> _What the task asks_
Which lines run from the start of the data below to the line containing "Keep unnecessary personnel"? Set them down exactly, with none added.

> _Extracted information_
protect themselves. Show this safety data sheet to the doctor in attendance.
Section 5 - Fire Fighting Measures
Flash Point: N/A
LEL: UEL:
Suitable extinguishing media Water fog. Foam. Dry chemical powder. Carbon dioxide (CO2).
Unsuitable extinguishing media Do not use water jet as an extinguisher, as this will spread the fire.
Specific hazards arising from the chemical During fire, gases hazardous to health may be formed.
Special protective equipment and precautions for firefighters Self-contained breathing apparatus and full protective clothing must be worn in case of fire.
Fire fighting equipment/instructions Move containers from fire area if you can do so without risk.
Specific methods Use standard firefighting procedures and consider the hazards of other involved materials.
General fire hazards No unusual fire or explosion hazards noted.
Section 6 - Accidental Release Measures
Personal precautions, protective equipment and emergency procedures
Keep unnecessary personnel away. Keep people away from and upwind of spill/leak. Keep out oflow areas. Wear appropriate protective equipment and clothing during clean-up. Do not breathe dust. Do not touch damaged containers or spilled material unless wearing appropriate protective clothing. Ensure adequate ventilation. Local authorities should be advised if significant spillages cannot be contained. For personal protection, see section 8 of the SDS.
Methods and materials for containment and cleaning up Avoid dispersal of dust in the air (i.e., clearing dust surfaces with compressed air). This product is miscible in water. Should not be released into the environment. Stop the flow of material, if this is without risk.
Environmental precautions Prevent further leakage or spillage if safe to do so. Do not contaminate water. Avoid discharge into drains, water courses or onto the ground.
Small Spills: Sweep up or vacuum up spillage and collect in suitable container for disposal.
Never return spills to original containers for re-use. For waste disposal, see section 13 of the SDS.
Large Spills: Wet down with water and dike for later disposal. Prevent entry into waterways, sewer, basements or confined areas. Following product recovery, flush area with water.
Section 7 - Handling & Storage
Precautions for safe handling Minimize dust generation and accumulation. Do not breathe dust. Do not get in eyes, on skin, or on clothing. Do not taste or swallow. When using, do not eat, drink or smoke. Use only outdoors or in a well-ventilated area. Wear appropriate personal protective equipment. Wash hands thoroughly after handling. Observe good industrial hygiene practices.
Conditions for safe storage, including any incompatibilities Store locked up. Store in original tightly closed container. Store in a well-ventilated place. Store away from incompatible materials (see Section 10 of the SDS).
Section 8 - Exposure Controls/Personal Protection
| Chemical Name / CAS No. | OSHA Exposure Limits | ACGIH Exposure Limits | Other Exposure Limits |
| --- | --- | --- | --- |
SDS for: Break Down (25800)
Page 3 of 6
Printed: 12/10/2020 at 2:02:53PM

> _Problem solution_
protect themselves. Show this safety data sheet to the doctor in attendance.
Section 5 - Fire Fighting Measures
Flash Point: N/A
LEL: UEL:
Suitable extinguishing media Water fog. Foam. Dry chemical powder. Carbon dioxide (CO2).
Unsuitable extinguishing media Do not use water jet as an extinguisher, as this will spread the fire.
Specific hazards arising from the chemical During fire, gases hazardous to health may be formed.
Special protective equipment and precautions for firefighters Self-contained breathing apparatus and full protective clothing must be worn in case of fire.
Fire fighting equipment/instructions Move containers from fire area if you can do so without risk.
Specific methods Use standard firefighting procedures and consider the hazards of other involved materials.
General fire hazards No unusual fire or explosion hazards noted.
Section 6 - Accidental Release Measures
Personal precautions, protective equipment and emergency procedures
Keep unnecessary personnel away. Keep people away from and upwind of spill/leak. Keep out oflow areas. Wear appropriate protective equipment and clothing during clean-up. Do not breathe dust. Do not touch damaged containers or spilled material unless wearing appropriate protective clothing. Ensure adequate ventilation. Local authorities should be advised if significant spillages cannot be contained. For personal protection, see section 8 of the SDS.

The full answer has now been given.